When the ice cream was churned in hand-cranked freezers, Mrs. Nagle described the effort as "hard work."
They later added chocolate ice cream to their repertoire and in the warm months offered a fruit flavor made from locally grown produce.
Mrs. Neudecker said her mother and father carried on the tradition of making good ice cream that had been established by the elder Simmons.
"My mother always said the reason the ice cream was always good was because they 'put a lot of love into it.' She also said, 'If you don't make it right, you can't sell it. And never sell anything you wouldn't eat yourself.' "
Another tradition that continues at the store that dates to its founding is that all ice cream that is sold is wrapped in newspaper to maintain its temperature.

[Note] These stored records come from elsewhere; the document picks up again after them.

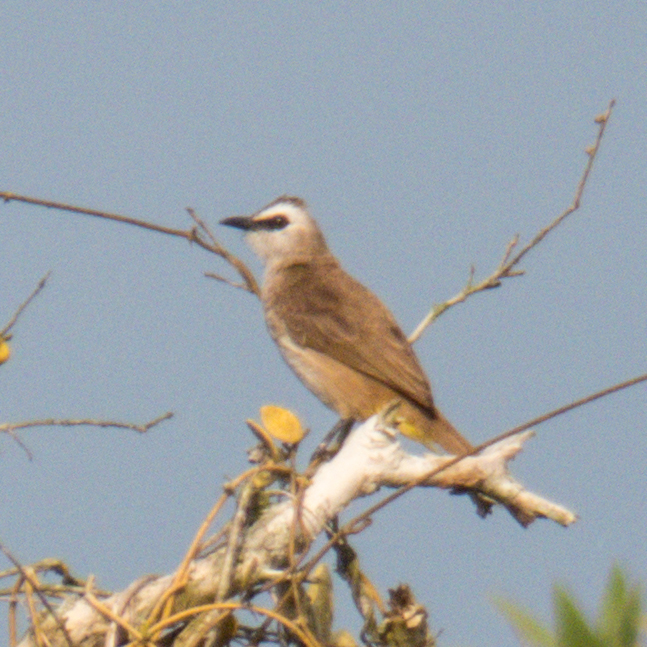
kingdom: Animalia
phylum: Chordata
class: Aves
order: Passeriformes
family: Pycnonotidae
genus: Pycnonotus
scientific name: Pycnonotus goiavier
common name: Yellow-vented bulbul
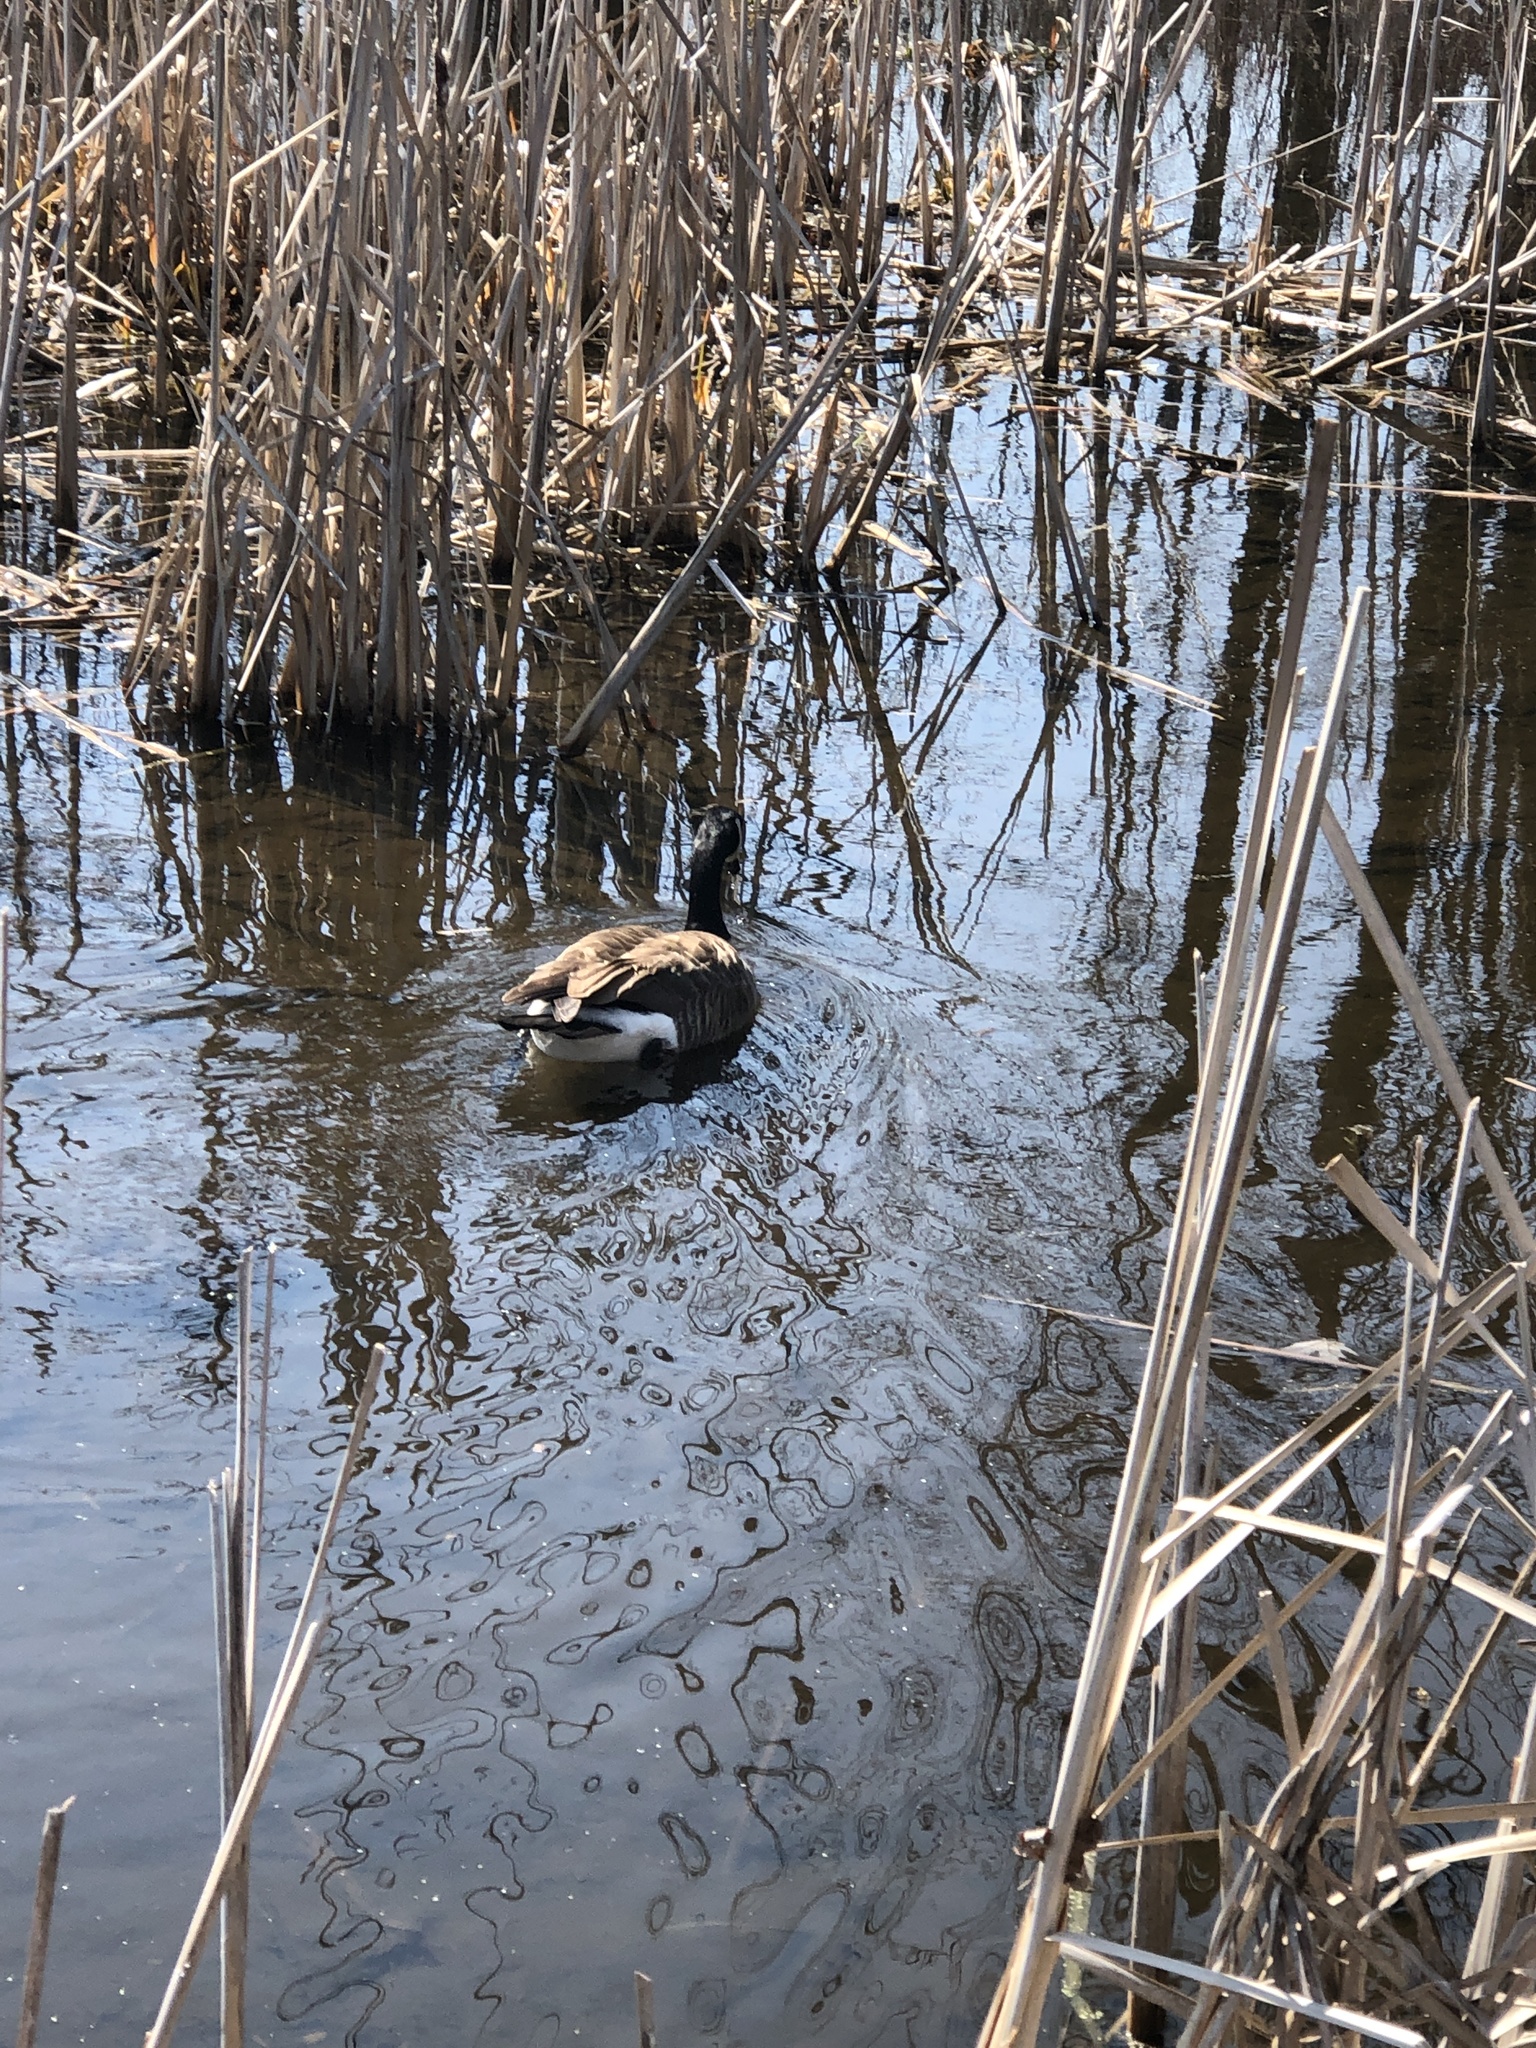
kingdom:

"My grandparents started that because that's all they had," Mrs. Neudecker said.
Raymond E. Smith, a retired mail carrier, and his wife, Dorothy B. Smith, a retired bank secretary, are old friends of Mrs. Nagle's.
Every Sunday morning the Hampstead couple would drive over to the store and donate their accumulated newspapers from the previous week to be used to wrap the gallons of ice cream the store sold each week.
"They do a tremendous business in the summertime, and their ice cream is always so creamy and delicious," Mrs. Smith recalled. "My favorite is peach and my husband loves the chocolate."
The Rev. Melvina V. Stricklin, pastor of St. Paul's Lutheran Church in Upperco, is another devoted customer who has been enjoying Simmons ice cream for years.
"I live within a mile and a half from the store. Also, Jean Neudecker managed our woman's softball team and we played on the ball field right behind the store," Ms. Stricklin said.
"Marjorie was always our biggest cheerleader and after a game, we'd eat cream," she said.
Mrs. Nagle was a member of St. Mark's Lutheran Church, 1616 Cape Horn Road, Hampstead, where services will be held at 11 a.m. Thursday.
In addition to her daughter, Mrs. Nagle is survived by a grandson; and six great-grandchildren.